By: Teri Bernstein
Jack Canfield tells a story
Jack Canfield and Victor Hansen started the "Chicken Soup for the [fill-in-the-blank] Soul" franchise. The company had successfully branched out into greeting cards and calendars before its sale to William J. Rouhana, Jr.
Rouhana overreached, however, by expanding into movie-making and soup production, both of which failed. He has had success, however, in pet food and several titles that are similar to those in the original series, but more cleanly branded. An example is "Chicken Soup for the Soul: From Lemons to Lemonade." In this format, the franchise has expanded to around 300 titles.
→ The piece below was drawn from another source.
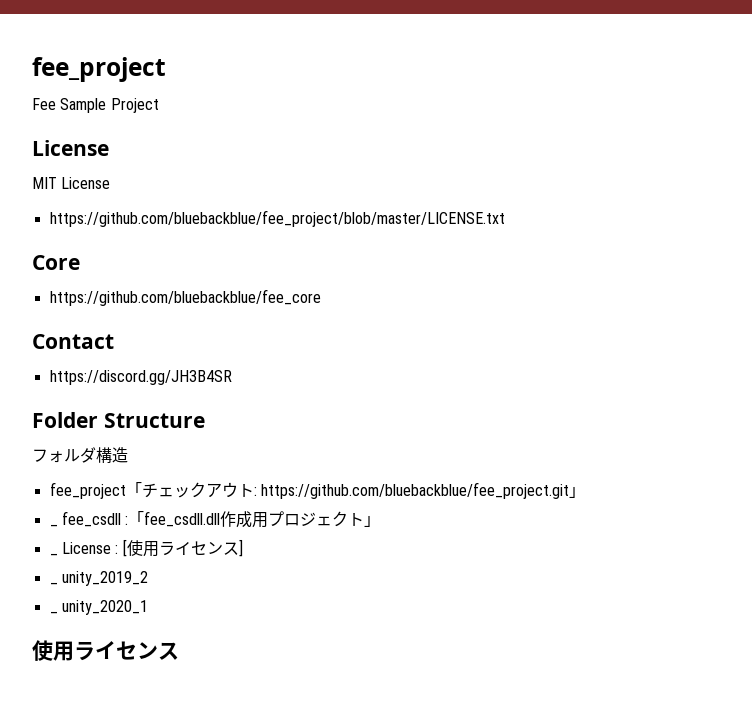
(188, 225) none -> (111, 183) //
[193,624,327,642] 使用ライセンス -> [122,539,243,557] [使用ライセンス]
What seems like a good idea to an entrepreneur thinking out-of-the-box may not pan out for several reasons. Actual chicken soup seems like it could have worked. But just because a company has one very successful idea does not mean it can branch out on a tangent that might not resonate with the market. The article gives the examples of a vodka specialist trying to branch into gin, which is a different production process and has a different market. Even more clearly far afield, could Exxon try to make an ice cream? In any event, Rouhana--in partnership with his wife, Amy Newmark--is now extremely successful, and has new plans for expansion.
By the way, this article was part of a series in the Business section of the New York Times called "Wealth Matters." The series is directed at, and about, strategies for the affluent--so it may be of interest to anyone who is, or plans to become, extraordinarily rich.